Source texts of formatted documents
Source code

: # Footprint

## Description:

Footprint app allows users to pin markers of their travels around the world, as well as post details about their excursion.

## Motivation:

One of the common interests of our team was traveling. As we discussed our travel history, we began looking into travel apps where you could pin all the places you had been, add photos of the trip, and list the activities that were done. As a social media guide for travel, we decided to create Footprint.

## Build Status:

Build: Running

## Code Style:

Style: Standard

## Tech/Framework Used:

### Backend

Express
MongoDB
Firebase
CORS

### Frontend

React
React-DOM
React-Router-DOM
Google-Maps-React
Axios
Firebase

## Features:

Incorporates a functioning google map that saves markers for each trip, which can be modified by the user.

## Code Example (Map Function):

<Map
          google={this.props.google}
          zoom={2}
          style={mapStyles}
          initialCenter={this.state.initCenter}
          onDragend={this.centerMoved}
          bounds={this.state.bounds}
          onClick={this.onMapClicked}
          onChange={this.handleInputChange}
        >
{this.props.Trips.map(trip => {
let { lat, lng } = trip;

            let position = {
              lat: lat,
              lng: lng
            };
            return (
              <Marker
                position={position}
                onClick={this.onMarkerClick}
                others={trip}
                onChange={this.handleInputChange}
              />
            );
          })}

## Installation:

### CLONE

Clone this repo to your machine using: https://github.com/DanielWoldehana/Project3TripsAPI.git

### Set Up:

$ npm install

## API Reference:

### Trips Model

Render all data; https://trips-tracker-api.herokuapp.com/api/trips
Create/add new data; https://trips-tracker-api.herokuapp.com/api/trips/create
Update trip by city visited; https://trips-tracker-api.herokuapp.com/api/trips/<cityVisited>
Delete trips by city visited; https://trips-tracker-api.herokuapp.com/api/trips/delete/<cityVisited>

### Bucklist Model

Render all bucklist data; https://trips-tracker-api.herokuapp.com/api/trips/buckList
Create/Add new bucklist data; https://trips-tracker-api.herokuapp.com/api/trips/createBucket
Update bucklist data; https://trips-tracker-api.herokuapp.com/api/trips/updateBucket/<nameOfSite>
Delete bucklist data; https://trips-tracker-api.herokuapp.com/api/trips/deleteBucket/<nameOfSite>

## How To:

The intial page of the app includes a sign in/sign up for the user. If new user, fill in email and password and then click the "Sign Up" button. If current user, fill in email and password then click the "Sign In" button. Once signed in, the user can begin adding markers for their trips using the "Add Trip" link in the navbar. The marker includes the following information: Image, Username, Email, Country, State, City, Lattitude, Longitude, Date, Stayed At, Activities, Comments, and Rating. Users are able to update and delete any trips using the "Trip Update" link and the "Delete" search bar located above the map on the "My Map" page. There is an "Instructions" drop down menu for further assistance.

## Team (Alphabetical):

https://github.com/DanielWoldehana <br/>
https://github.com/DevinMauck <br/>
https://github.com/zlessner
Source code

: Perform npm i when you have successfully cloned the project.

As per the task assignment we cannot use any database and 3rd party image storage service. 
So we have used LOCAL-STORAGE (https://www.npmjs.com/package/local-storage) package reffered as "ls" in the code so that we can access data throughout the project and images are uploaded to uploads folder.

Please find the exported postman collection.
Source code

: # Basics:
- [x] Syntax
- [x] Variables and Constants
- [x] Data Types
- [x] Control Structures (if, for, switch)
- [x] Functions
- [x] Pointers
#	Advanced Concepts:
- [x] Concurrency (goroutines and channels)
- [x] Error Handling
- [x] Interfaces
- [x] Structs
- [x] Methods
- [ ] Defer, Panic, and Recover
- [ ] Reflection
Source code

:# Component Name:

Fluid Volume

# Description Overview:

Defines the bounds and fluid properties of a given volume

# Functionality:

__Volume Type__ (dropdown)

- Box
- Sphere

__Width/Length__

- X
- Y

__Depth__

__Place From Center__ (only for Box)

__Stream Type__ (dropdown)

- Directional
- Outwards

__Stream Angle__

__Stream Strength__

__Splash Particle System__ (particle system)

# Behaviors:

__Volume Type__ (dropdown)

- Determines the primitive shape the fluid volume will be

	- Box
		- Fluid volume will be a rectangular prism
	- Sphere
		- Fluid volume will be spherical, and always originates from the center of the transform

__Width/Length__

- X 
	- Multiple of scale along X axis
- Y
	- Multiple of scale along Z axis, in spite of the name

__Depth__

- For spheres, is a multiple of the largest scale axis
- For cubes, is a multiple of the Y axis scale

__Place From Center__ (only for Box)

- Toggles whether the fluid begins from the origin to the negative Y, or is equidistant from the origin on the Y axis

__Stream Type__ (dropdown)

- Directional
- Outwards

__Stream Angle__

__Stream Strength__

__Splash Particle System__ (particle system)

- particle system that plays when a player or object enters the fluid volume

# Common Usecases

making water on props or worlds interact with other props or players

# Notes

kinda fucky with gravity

▶ Directive: For each line above that holds the string "storage", provide a copy of that line.

▶ The answer:
As per the task assignment we cannot use any database and 3rd party image storage service. 
So we have used LOCAL-STORAGE (https://www.npmjs.com/package/local-storage) package reffered as "ls" in the code so that we can access data throughout the project and images are uploaded to uploads folder.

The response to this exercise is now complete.